Where technology and economics collide
Tesla is a famous company thanks to its iconic electric cars. But fundamentally, Tesla is less a car company than it is a battery company. The company underscored that fact yesterday when it announced a contract to build the world’s largest lithium ion battery installation in South Australia. Tesla didn’t disclose the deal’s value, but given the size of the batteries involved it’s likely in the tens of millions of dollars.
The massive battery installation will help the electricity grid in South Australia maintain reliability as it shifts to renewable wind energy. Batteries can store energy when it’s windy and then release it when output is lower. With a capacity of 129 Megawatt hours, the new installation is about 60 percent bigger than Tesla’s last big grid storage project in the Los Angeles metropolitan area. Tesla says it’s big enough to power 30,000 homes.
We can expect to see a lot more of these projects in the coming years as the world moves to intermittent renewable energy sources like wind and solar. And that — along with the rise of electric cars — is going to strain the global supply of batteries. The batteries in electric cars and grid storage systems are way, way bigger than the battery in your cell phone, and so companies are scrambling to build bigger battery factories to accommodate the soaring demand.
Tesla has been ahead of the curve here. In 2013, the company announced a massive battery factory in Nevada that it touted as having as much capacity as the rest of the world’s battery factories put together. That’s no longer true today, as other companies have vastly expanded their own capacity. But building this “Gigafactory” has given Tesla a reliable source of low-cost batteries while deepening the company’s expertise in battery manufacturing.
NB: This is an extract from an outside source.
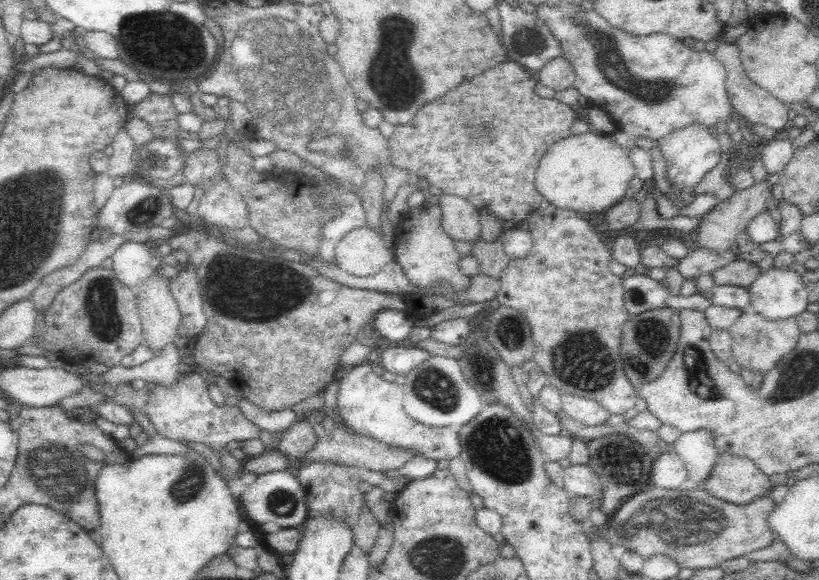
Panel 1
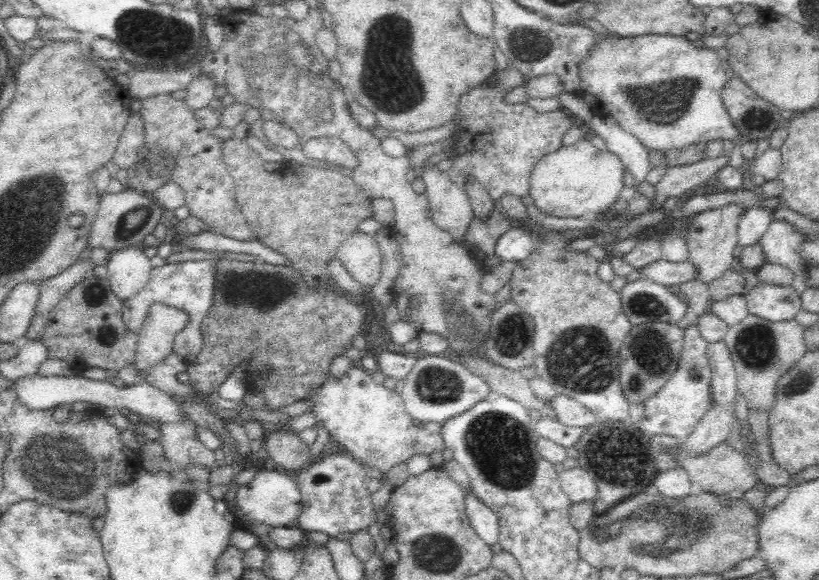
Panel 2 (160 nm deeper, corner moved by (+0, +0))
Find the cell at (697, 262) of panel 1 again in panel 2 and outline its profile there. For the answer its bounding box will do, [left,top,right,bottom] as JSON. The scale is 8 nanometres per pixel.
[637,258,696,287]

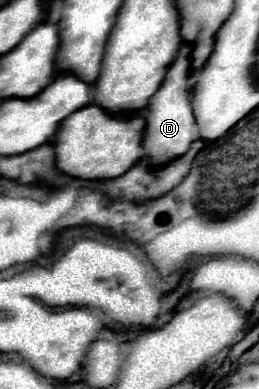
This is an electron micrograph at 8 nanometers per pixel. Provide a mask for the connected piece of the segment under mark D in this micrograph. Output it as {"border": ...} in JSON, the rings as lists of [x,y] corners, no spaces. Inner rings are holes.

And with a massive battery factory on its books, Tesla started looking for ways to diversify beyond cars. In 2015, the company unveiled a home energy storage system called the Powerwall that would allow families to store energy generated by solar panels on the roof. More recently, Tesla has been bidding for contracts to build massive grid-storage systems like the ones in Australia and California.
The ultimate goal here is to maximize economies of scale in battery production. Like most manufactured products, batteries get cheaper if you make them in larger volumes. The more markets Tesla can find for its batteries, the larger its battery factories can be, and the cheaper its batteries can get.
“We’re going far upstream in the cell manufacturing process,” said Tesla Chief Technology Officer JB Straubel in a 2014 speech describing the strategy behind the Gigafactory. “We’re actually going all the way back to literally where the raw materials come from. Even those materials costs can be reduced if you drive the right volume and drive purchasing power into how you’re buying them.”
The strategy seems to be working. One study estimated that battery costs fell almost 80 percent between 2010 and 2016, and Tesla’s battery costs are rumored to be among the industry’s cheapest. And experts think further price declines may be possible in the coming years.
And because batteries are the most expensive component of an electric car, cheaper batteries will ultimately mean cheaper cars. If batteries get cheap enough, we could reach a tipping point where electric cars — with their relatively simple electric motors — will be cheaper to own and operate than conventional gasoline-powered cars.